Celso Niskier
Celso Niskier, Vice-Presidente do SEMERJ e Diretor presidente da Associação Brasileira de Mantenedoras de Ensino Superior (ABMES)Reitor do Centro Universitário UniCarioca
20/02/2023 06:00:01
Após quatro anos de intensos debates, tudo indica que neste 2023 teremos a aprovação, pelo Congresso Nacional, da tão aguardada reforma tributária. Não caminhamos para uma revolução, visto que os pesados encargos sobre a folha, por exemplo, não estão sendo atacados, mas devemos ter mudanças significativas visando descomplicar, modernizar e sanar algumas distorções do sistema atual. Contudo, há que se perguntar: qual reforma tributária teremos e em que medida ela pode afetar o setor educacional?
O questionamento faz sentido se lembrarmos que a discussão tem sido fundamentada por duas Propostas de Emenda à Constituição (PECs), em sintonia em relação à substituição de diversos tributos pelo Imposto sobre Bens e Serviços (BIS) e o Imposto Seletivo, que tramitam simultaneamente nas duas Casas legislativas: a PEC 45/2019, na Câmara dos Deputados, e a PEC 110/2019, no Senado Federal. E em ambas, não há qualquer garantia de não elevação de carga sobre a educação.
Apenas para relembrar, o texto da PEC 45/2019, finalizado na Comissão Mista Especial da Reforma Tributária, sinalizava que “Lei complementar poderá prever regimes especiais de tributação”, até o décimo segundo-ano, para os “serviços de educação”, entre outros. Destaco aqui o “poderá”. Na PEC 110/2019, o relator propôs inserir na votação em plenário, após aprovar na CCJ, que o setor teria tratamento “favorecido” no IBS (hoje o setor paga um ISS médio de 2,44%, que seria substituído pelo IBS). E na CBS (substituiria PIS e Cofins), não há qualquer menção a tratamento favorecido. Destaco aqui que “favorecido” não garante nada também.
Não se trata aqui de defender um “privilégio” a algo dispensável e sim manter um justo mecanismo de compensação e de inclusão para viabilizar que uma parcela significativa da população tenha acesso a serviços e bens de consumo essenciais, como alimentação, saúde e educação.
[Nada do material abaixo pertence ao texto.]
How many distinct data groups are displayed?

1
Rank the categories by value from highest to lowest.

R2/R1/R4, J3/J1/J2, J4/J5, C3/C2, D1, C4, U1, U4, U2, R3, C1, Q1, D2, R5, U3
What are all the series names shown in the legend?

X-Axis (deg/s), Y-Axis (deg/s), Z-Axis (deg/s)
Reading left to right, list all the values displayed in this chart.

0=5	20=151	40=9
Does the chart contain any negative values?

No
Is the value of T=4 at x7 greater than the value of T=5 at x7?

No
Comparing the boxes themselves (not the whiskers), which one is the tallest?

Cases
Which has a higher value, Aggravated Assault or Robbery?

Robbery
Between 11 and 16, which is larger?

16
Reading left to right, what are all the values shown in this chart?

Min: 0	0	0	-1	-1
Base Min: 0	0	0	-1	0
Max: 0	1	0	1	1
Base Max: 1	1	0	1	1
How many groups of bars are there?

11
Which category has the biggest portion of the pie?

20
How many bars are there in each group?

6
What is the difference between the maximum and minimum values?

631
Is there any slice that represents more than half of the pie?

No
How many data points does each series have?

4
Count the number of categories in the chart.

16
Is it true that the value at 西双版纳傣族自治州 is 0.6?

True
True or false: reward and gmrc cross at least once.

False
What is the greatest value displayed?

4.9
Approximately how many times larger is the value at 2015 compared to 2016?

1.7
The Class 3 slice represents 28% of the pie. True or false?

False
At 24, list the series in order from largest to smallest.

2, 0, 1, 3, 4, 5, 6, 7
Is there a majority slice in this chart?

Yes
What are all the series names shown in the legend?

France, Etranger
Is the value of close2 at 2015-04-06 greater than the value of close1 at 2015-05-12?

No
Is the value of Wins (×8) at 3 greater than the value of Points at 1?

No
Na esfera educacional, o setor particular de educação superior tem forte atuação em prol das classes C, D e E, às quais pertencem 89,6% dos estudantes. Através das instituições privadas, há oportunidade para que milhões de estudantes de baixa renda tenham acesso à graduação por meio de iniciativas como o ProUni e o Fies, mas, também por iniciativas próprias como concessão de bolsas de estudo e descontos.
Além disso, o setor particular desonera o estado do atendimento de milhões de estudantes e cumpre um papel econômico e social importantíssimo ao acolher nas suas instituições quase 80% dos estudantes de graduação do país. Se o progresso ainda é uma miragem no horizonte distante, qual seria a nossa situação socioeconômica sem os milhões de profissionais formados todos os anos pelas instituições particulares?
Mesmo com grandes esforços empenhados pelo setor educacional, o aumento de carga sobre as mensalidades resultaria em impactos para a sociedade, possivelmente, até mesmo com o fim do ProUni. Não há dúvida de que isso ampliaria de forma consistente a parcela da população que vê a educação superior como um sonho distante. Da mesma forma, o aumento de carga sobre as mensalidades da educação básica também afastaria milhões de estudantes, que se dispõem a se sacrificar para assumir o custeio e desonerar o próprio Estado. E tudo isso em um país no qual a educação é direito constitucional de todo cidadão.
Poderíamos seguir falando sobre outros desdobramentos, como o risco de apagão de mão de obra que tanto compromete o nosso desenvolvimento econômico, mas vou me ater à esfera pessoal. À importância da educação para que o indivíduo tenha a oportunidade de desenvolver todas as suas potencialidades e de exercer sua cidadania de forma plena. Ao principal mecanismo de ascensão social e de interrupção do dramático ciclo da pobreza.
Imagino que estruturar uma reforma tributária não seja uma missão simples em um país com a complexidade do Brasil, mas isso não desobriga os legisladores de pensarem nas atribuições sociais do Estado que são cobertas pela iniciativa privada. O país precisa de uma reforma tributária que contribua para a redução das desigualdades, e não que a alimente.